Ainda sobre aquilo a que chama «o episódio Kundera», F. Guerra contesta, em O Vermelho e o Negro, as posições de alguns bloggers. Uma delas a minha. No essencial, parece começar por defender uma bússola moral absoluta, relativa a traços do carácter individual, que seria inerente à condição do escritor, ou do artista, e deveria orientá-lo em todas as situações. O essencial do seu argumento centra-se, porém, na tentativa de aproximar aquilo que, sinceramente, não me parece aproximável se não forçarmos um pouco a nota. Para o efeito confronta o caso Kundera com o vivido por Elia Kazan, procurando mostrar como o pulha de um delator o é sob quaisquer circunstâncias, e como nos Estados Unidos da pior fase da Guerra Fria não ocorreram, «em nome da América», canalhices menores e menos justificáveis que sob os ambientes de denúncia «ao serviço da classe operária e de todo o povo» presentes no universo do socialismo real.
Não posso deixar de ver com algumas reservas esta comparação.
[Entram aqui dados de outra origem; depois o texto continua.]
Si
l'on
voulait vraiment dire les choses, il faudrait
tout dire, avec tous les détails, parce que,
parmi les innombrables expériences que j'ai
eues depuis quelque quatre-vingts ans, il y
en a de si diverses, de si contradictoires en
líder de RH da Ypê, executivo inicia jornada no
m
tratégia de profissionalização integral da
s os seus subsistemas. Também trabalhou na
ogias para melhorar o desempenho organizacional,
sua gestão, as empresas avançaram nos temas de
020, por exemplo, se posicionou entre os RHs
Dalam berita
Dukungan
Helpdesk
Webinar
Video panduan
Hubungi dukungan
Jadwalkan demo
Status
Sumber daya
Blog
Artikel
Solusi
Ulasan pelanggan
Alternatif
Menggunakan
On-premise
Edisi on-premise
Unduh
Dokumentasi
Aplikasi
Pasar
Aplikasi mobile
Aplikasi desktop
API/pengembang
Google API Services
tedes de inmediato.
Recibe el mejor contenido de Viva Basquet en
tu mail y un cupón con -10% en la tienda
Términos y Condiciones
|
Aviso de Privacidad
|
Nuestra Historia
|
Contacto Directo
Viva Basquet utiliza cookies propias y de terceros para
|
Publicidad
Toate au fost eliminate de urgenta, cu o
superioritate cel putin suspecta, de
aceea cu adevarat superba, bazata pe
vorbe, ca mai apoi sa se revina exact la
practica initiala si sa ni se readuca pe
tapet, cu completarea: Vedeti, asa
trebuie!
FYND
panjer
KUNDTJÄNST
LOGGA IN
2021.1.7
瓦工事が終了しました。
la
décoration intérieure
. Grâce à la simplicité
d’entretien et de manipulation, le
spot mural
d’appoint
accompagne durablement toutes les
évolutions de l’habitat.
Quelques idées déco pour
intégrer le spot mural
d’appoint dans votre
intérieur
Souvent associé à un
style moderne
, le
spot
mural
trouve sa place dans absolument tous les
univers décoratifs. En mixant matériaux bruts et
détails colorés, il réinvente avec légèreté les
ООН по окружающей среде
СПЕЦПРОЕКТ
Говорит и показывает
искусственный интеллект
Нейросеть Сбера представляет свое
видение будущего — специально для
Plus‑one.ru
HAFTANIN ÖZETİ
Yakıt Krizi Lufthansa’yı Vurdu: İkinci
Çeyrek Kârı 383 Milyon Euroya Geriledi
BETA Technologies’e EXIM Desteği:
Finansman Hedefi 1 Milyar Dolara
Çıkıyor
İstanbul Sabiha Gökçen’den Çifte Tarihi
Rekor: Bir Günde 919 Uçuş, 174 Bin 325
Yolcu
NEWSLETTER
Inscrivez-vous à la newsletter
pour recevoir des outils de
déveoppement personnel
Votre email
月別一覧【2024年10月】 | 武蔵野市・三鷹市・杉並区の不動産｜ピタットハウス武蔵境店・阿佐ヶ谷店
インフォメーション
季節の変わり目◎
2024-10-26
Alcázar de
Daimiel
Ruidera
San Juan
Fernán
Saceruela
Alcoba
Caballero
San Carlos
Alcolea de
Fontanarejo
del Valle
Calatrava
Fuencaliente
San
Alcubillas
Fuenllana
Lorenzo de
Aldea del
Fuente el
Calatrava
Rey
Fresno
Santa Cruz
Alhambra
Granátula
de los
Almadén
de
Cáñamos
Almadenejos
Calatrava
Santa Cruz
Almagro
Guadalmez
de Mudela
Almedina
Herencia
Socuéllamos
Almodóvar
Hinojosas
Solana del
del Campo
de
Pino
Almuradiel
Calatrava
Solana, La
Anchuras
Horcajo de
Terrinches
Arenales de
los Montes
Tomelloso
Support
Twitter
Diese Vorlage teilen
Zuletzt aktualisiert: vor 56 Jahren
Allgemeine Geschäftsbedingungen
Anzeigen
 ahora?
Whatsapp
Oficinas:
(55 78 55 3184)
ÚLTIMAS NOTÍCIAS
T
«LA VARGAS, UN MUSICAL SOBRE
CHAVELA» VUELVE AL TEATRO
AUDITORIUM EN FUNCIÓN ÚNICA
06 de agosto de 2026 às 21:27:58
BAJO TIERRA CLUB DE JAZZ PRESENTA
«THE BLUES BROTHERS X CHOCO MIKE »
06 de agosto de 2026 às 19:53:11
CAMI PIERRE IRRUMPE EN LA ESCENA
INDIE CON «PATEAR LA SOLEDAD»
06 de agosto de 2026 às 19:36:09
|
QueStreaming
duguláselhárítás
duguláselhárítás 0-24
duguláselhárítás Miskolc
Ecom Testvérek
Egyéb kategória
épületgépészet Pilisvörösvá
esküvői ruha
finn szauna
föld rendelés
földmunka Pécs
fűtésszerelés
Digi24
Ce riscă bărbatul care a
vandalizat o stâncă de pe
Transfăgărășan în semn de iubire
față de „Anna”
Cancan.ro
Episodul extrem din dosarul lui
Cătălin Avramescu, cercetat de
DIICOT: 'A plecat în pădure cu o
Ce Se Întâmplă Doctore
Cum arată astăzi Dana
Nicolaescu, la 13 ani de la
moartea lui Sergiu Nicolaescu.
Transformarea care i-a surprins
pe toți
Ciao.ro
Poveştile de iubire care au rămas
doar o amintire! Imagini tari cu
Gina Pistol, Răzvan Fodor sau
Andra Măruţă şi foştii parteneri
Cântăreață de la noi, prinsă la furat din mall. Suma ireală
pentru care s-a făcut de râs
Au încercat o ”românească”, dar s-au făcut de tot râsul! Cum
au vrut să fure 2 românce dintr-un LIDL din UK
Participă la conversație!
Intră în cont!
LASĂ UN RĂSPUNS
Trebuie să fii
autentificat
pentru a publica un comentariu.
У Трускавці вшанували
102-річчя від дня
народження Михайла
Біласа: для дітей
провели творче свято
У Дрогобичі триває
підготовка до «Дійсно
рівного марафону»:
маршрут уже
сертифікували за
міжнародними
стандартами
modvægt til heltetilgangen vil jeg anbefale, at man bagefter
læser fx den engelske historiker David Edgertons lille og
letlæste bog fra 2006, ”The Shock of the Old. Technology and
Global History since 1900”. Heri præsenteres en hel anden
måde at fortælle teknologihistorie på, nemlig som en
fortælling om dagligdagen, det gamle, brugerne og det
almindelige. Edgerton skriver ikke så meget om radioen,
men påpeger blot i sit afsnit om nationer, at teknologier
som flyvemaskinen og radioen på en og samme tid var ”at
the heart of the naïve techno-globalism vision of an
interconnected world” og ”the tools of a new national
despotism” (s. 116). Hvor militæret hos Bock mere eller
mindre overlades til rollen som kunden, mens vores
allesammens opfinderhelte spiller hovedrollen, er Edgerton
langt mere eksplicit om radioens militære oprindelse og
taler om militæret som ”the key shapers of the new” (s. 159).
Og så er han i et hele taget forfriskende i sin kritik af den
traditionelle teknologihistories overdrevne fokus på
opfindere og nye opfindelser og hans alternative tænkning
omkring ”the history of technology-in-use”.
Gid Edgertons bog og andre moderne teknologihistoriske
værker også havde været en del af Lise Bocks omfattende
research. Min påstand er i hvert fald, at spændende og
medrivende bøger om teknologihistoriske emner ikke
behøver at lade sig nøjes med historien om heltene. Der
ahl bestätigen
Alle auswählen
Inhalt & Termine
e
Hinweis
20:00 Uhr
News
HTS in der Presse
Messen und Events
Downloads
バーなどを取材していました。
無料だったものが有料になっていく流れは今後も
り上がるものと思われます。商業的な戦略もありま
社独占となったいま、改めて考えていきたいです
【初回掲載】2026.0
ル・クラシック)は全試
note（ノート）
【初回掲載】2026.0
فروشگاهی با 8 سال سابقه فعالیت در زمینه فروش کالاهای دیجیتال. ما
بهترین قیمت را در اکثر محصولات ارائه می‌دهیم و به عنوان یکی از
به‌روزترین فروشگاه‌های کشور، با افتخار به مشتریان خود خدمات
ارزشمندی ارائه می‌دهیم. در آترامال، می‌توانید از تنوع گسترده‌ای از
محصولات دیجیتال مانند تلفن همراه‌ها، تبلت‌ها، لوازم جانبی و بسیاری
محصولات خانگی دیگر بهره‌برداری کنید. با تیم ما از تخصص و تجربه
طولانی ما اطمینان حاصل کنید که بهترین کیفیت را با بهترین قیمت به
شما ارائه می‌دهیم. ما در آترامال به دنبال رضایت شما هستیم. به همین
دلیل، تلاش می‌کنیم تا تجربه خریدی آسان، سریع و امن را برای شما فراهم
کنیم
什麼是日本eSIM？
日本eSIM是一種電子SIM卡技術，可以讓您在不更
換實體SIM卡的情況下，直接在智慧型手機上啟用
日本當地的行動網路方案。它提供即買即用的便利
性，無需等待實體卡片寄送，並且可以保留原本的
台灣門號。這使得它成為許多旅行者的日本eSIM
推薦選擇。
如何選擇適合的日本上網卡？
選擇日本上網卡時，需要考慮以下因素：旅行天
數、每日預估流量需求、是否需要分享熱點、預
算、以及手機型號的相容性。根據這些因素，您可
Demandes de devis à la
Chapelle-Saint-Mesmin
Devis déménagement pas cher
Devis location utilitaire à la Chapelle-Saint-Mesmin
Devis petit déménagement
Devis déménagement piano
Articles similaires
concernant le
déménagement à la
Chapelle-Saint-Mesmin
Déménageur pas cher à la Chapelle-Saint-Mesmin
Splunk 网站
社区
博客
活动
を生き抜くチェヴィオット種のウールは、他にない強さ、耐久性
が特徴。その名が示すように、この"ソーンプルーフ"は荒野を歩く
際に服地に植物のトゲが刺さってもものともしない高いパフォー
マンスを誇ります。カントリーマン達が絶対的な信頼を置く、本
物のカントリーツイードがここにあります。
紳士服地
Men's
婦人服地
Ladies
Claro que o ambiente da «caça às bruxas» em Hollywood foi terrível, opressivo, levando inúmeras pessoas a delatar o nome de colegas, conduzindo outras à ruína ou ao suicídio. Provavelmente fizeram-no pensando que tal lhes favoreceria (ou pelo menos não lhes prejudicaria) a carreira, o que por vezes aconteceu. É sobre isto The Front (O Testa de Ferro), o filme-documento de Woody Allen estreado em 1976. Mas também deram a cara, na mesma altura, figuras com a maior visibilidade pública como Humphrey Bogart, Lauren Bacall, Danny Kaye ou John Huston, que foram capazes de empenhar o seu nome e a sua segurança para limparem a América da paranóia mccarthista, dando um exemplo de coragem e rectidão. Além de que não falamos, neste caso, de um sistema repressivo construído como tal, mas sim de uma situação de coerção psíquica e económica, que já então se mostrava, aos olhos de muitas pessoas honestas, como uma arbitrariedade.
No caso checo, como em outros casos do «socialismo real», ou mesmo dos diferentes fascismos, falamos da crença generalizada num destino histórico, concebido como salvífico e imortal, apresentado como capaz de revelar definitivamente aquilo que separa o bem do mal. E este destino conheceu, na época de afirmação dos sistemas de coacção totalitária, uma fase de simpatia que mobilizou muitíssimas pessoas. A Kundera também? Talvez. Dizem que sim, parece que sim. Provavelmente mais uma folha para a história universal de ignomínia.